With the necessity of TMS as the backdrop, we’re offering our outlook on the coming New Year and the top 3 business challenges a TMS will help transportation departments to overcome in 2014.
Reason – 3 Rising Costs for Transportation
Without a TMS, your organization won’t have sufficient visibility into spend and, perhaps more importantly, the dynamics driving inefficient rating, routing and tendering. Selecting acceptable modes lanes, rates and loading strategies using “tribal” or anecdotal processes is no longer sufficient if the goal is to maximize every penny spent on transportation. Leveraging a multimodal (truckload, LTL/consolidation, rail, intermodal) TMS software platform that can manage a combination irregular route common carriers, owner operators and private fleets provides shippers with a distinct advantage in the marketplace and delivers the visibility to not only optimize the network, but also to take advantage of the available capacity.
2014 will almost certainly see a continued growth in the utilization of optimization tools leveraging powerful algorithms to reduce total shipments, miles, trucks used, etc. In addition, leading TMS solutions provide automated and incredibly accurate freight payment and audit capabilities which add additional savings to the bottom line.
Reason 2 – Regulatory Requirements
Companies are already grappling with the consequences of 2013’s significant change to hours of service rules. The impact on driver scheduling, delivery/pick-up appointment settings and other concerns are substantial and add an increased risk to shippers not in compliance. A TMS is specifically well-suited to codifying not only business rules, but enforcement of HOS standards across the entire transportation department helping organizations avoid costly fines while still maintaining a high degree of on-time pickup/delivery for customers.
Another issue for 2014 is the impact of the Affordable Care Act (or Obamacare) and the increase it is likely to have on insurance costs for hourly workers.
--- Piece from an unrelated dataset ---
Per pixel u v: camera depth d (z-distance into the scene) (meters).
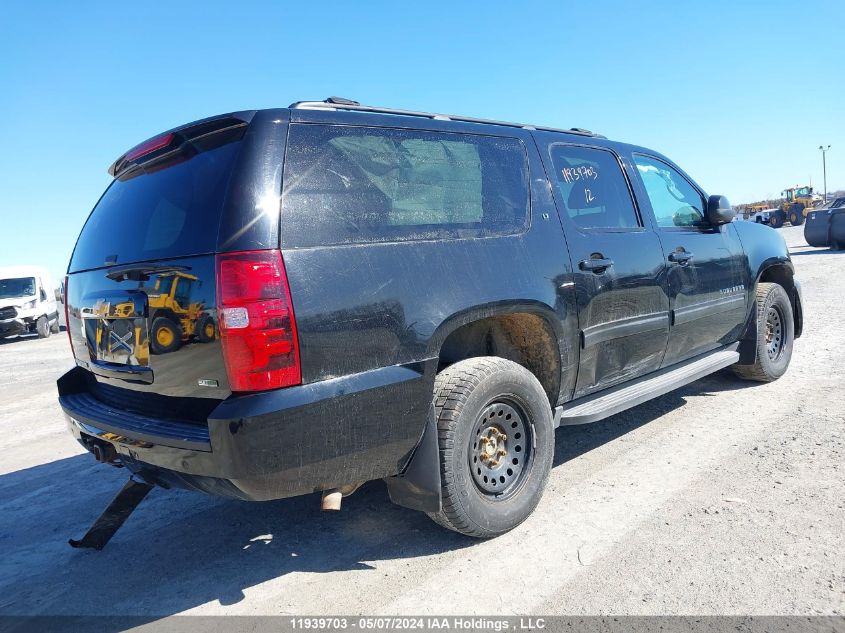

Increases in worker hiring and retention costs add to overall labor expenses. A TMS can make marked improvements to labor efficiencies by automating a significant portion of the work currently performed manually by those without a TMS solution. TMS could allow companies to make the most of the available labor force within their organizations by reducing the workload and allowing employees to manage exceptions, etc.
Reason 1 – Capacity, Capacity, Capacity
HOS regulations and corresponding efficiency losses will continue to create more of a capacity impact in the industry in 2014. First, more regulations piled on drivers will further exacerbate the shortage of drivers willing to run long haul. This will, in turn, reduce the number of available trucks and motivate asset based carriers to concentrate on regional operations. In addition, the recent change to bonding fees charged to brokers has priced more than 8000 smaller brokers out of the market. While this does not in itself reduce the volume of equipment available at any given time, it does reduce the pool of competition for rates. Having a TMS in place will protect a shipper’s ability to overcome capacity issues without being forced to necessarily pay more per load.
What do you see as the primary challenges facing shippers in 2014? How will you leverage TMS to overcome them?